A 'technical' hash or a Charlie special??
Thanks to the kids in the car park for sharing the aroma of their wacky baccie with us. And thanks too to Caroline for explaining to me at that point that dogging had nothing to do with our canine friends. Eventually, Hannah (is it still Bam Bam or have we moved on again?) and Chris came whizzing through having given us their conventional half hour head start.  Mincer and the Prof became detached from the end of the group when, in a commendable burst of law abiding behaviour, they declined to follow Charlie’s route down a private lane.

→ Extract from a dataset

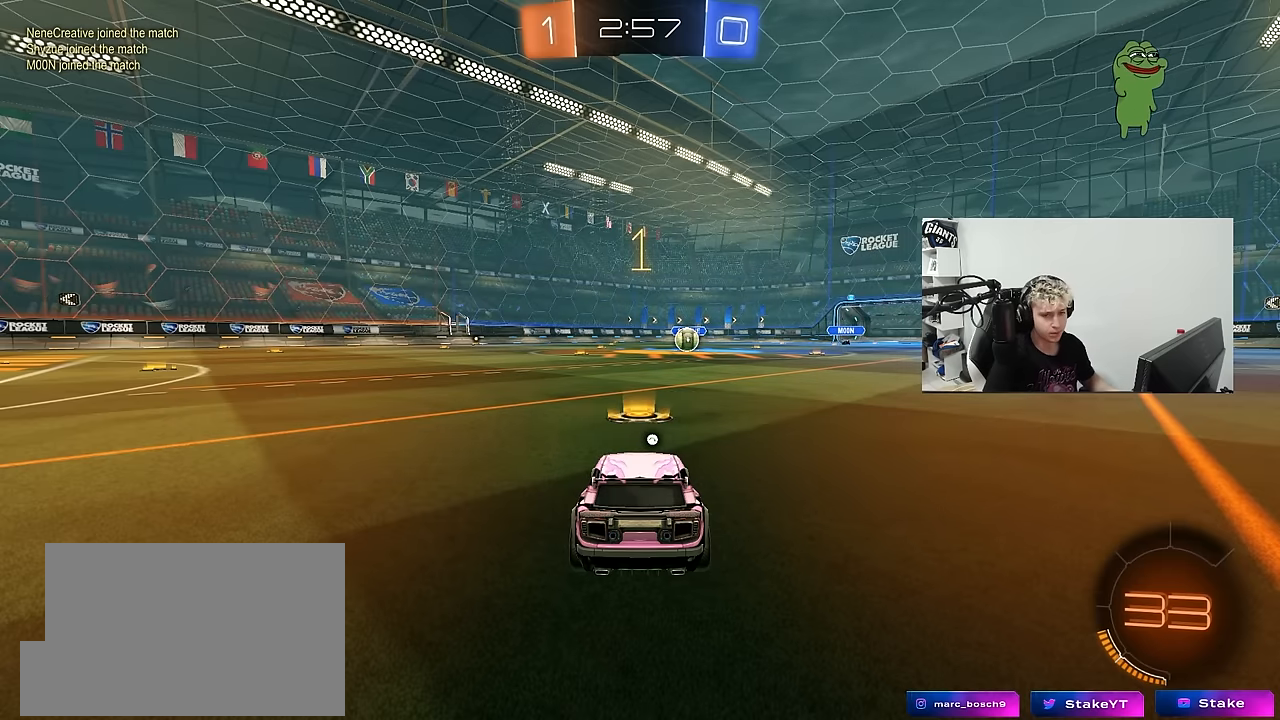
{"keys": ["d", "space", "w"], "mouse": ["left", "right"], "mouse_move": "still", "events": [[400, "d", "down"], [450, "space", "down"], [500, "mouse_right", "down"]]}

Then, when some of us were expecting hash treats at any moment, there we were back at the pub. Make mine a pint of Piddle and a packet of crisps!

On on, Capt Morgan.

#1085 Red Lion, Litton

19th March 2018

Dire warnings about imminent freezing over of the already treacherous ground conditions were ignored as our troopers converged on this excellent venue. Derbyshire was well represented, with the girls outnumbering the boys as we plodded warily in the direction of Tideswell through mountainous snowdrifts. It was clear that the icepicks and crampons with which we were all well equipped would soon be put to purpose. The more so as an abrupt change in direction by the stand-in hare, Chris, brought us foot to foot with a drift-blocked path before hooking us back round a circuit of the village and off in the general direction of Miller’s Dale.
A well earned rest
It soon became apparent that the main feature of the ground conditions was not snow and ice but  turds spread by the local farmer to sweeten pasture. A clearly confused hare resorted to lots of pointy arrows to overcome his navigational errors and a tantalising glimpse of light was spotted in Ravensdale. Alas by the time we had been Loose Shunted into a siding he’d made good his escape.
Cressbrook provided amusement with a sharp fall down to the road, amply captured by our camera team, at which point  the ice picks were found to be redundant and we all wished for Trunks’ waterproof socks as we plodged through mud along Cressbrookdale and up t’other side of Ravensdale. Capt. Colon celebrated reaching the summit by surfing a half pipe of snow and we were jolly grateful to descend in one piece to the valley floor. Here was found a First Class Buffet of a HR with only the best china and teapot missing. Crystal Tips and Steamy Knickers  were seen sharing the leftovers as we waded through the crystal clear waters and struggled up some old snow-filled Lead Rake and back to the pub.
First class HR - Scones with jam and cream!
Here it was that we were asked if one Tony Middleton was with us? When we remembered who Trunks was thoughts turned to Wetton. Perhaps Staffordshire Constabulary had crossed the border with a warrant out for him? Happily it was only some tired and emotional local who had worked down t’pit with him for 40 years.